Namun Yejoon masih menatapnya.
“Kamu terkadang membuatku takut.”
"Apa?"
“Cara kamu bersikap seolah tidak ada yang salah. Dan kemudian entah bagaimana membuatmu merasa seolah tidak pernah ada yang salah.”
ㅇㅇㅇ senyumnya tak hilang.
“Yejoon, ada apa denganmu? Ini bukan seperti dirimu.”
“….”
Dia tidak menjawab.
Dia hanya berdiri di sampingnya dalam diam. Dan dalam keheningan itu, ㅇㅇㅇ mengerti persis apa artinya.
“…Kalau begitu, izinkan saya bertanya sesuatu. Mengapa Anda melakukan itu tadi?”
"Apa maksudmu?"
“Di meja makan. Meraih pergelangan tanganku. Mengatakan itu.”
Yejoon tidak langsung merespons.
“Kamu tidak ingat?”
“…Aku ingat.”
Jawaban singkat.
ㅇㅇㅇ menarik napas dalam-dalam.
“Jadi itu bukan sekadar omong kosong karena mabuk.”
Yejoon tidak membantahnya. Dia hanya menatapnya, angin malam mengacak-acak rambutnya.
"Ya."
"…Ya?"
“Aku tidak ingin menjauh darimu.”
“…”
“Aku memang tidak mau.”
Itu bukanlah pengakuan.
Namun, itu juga bukan ketidakpedulian.
Kehangatan di antara keduanya—
Itu semakin menyakitinya.
Lalu dia tertawa.
“Ya. Memang itulah kita, bukan?”
"Apa maksudmu?"
“Kami tidak pernah melewati batas.”
ㅇㅇㅇ berkata pelan.
“Kau baik padaku. Aku mengandalkan kebaikan itu. Dan kemudian… terkadang, aku jadi bingung.”
Yejoon tetap diam.
“Lihat wajahmu. Kau benar-benar tahu. Jadi semua orang tahu kecuali aku, ya? Aku satu-satunya orang bodoh di sini.”
ㅇㅇㅇ berbicara dengan tenang yang menyeramkan, seolah mencoba meyakinkan dirinya sendiri.
Yejoon memalingkan muka, menatap kegelapan yang jauh. Ekspresinya tak terbaca di dalam bayangan.
Akhirnya, ㅇㅇㅇ berbicara lagi.
“…Ayo kita masuk kembali.”
"Ya."
Dia tidak menoleh.
"Aku menyukaimu."
Kata-kata itu terucap.
Dan bersamaan dengan itu, sesuatu di dalam dirinya retak—dengan keras, dengan dahsyat.
ㅇㅇㅇ mencoba tersenyum—tapi tidak bisa.
Kemudian senyum yang sebenarnya muncul. Pahit.
“Sudah terlambat, Yejoon.”
"Mengapa…?"
“Semua orang tahu. Semua orang kecuali kamu. Atau mungkin tidak—mungkin kamu hanya pura-pura tidak tahu.”
Mata Yejoon bergetar.
“Aku sudah melewati banyak hal, kau tahu.”

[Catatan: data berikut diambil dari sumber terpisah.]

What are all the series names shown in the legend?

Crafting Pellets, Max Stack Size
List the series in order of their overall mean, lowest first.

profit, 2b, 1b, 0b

“Bukan itu yang saya maksudkan.”
“Ya. Itu kalimat yang paling kubenci.”
ㅇㅇㅇ mencoba berjalan melewatinya—tapi dia meraih pergelangan tangannya.

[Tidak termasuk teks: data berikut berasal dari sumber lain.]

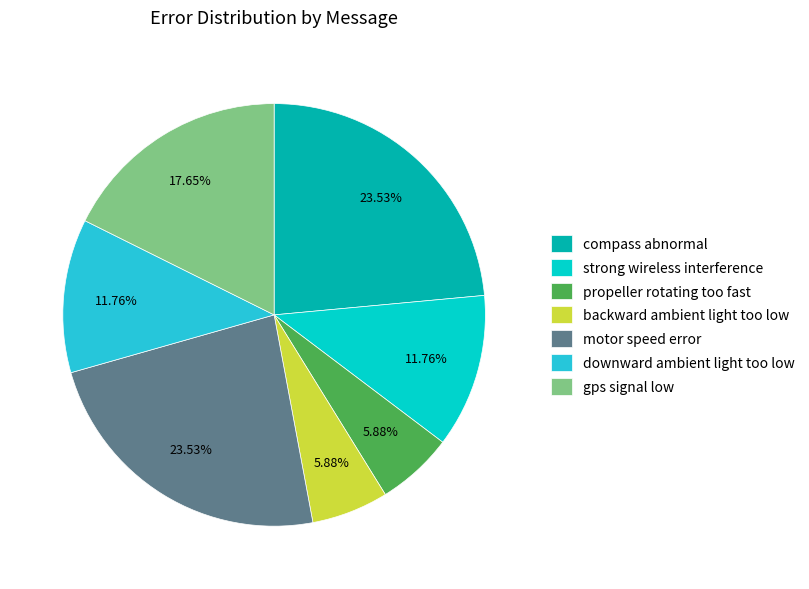

Count the number of slices in the pie.

7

Kali ini, bukan alkohol penyebabnya.
Tangannya ragu-ragu, bimbang—seolah-olah dia masih mempertimbangkan apakah akan melepaskannya atau tidak.
“Maafkan saya. Saat itu… saya tidak yakin. Tapi sekarang, saya yakin.”

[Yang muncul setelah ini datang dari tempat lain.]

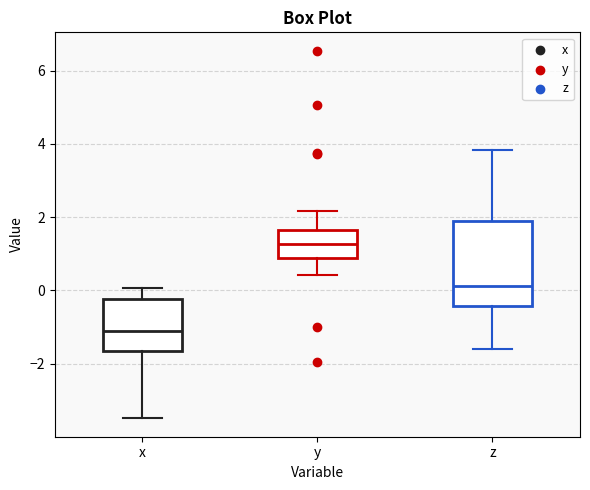

Which box has the highest median line?

y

ㅇㅇㅇ perlahan menarik tangannya.
“Apa gunanya, jika kamu baru tahu sekarang?”
Dia memalingkan muka.
Pada saat itu, kata-kata Nuh kembali terngiang di benaknya:
"Ada lebih banyak orang bodoh sepertimu daripada yang kau kira."
Mungkin malam ini milik semua orang bodoh.
Mereka yang menyadarinya terlalu terlambat.
Mereka yang menunggu terlalu lama.
Mereka yang bahkan tidak pernah mengucapkan sepatah kata pun.
Dan di antara mereka, ㅇㅇㅇ mulai berjalan—dengan tenang.
Malam itu, kebaikan pun bisa terasa seperti racun.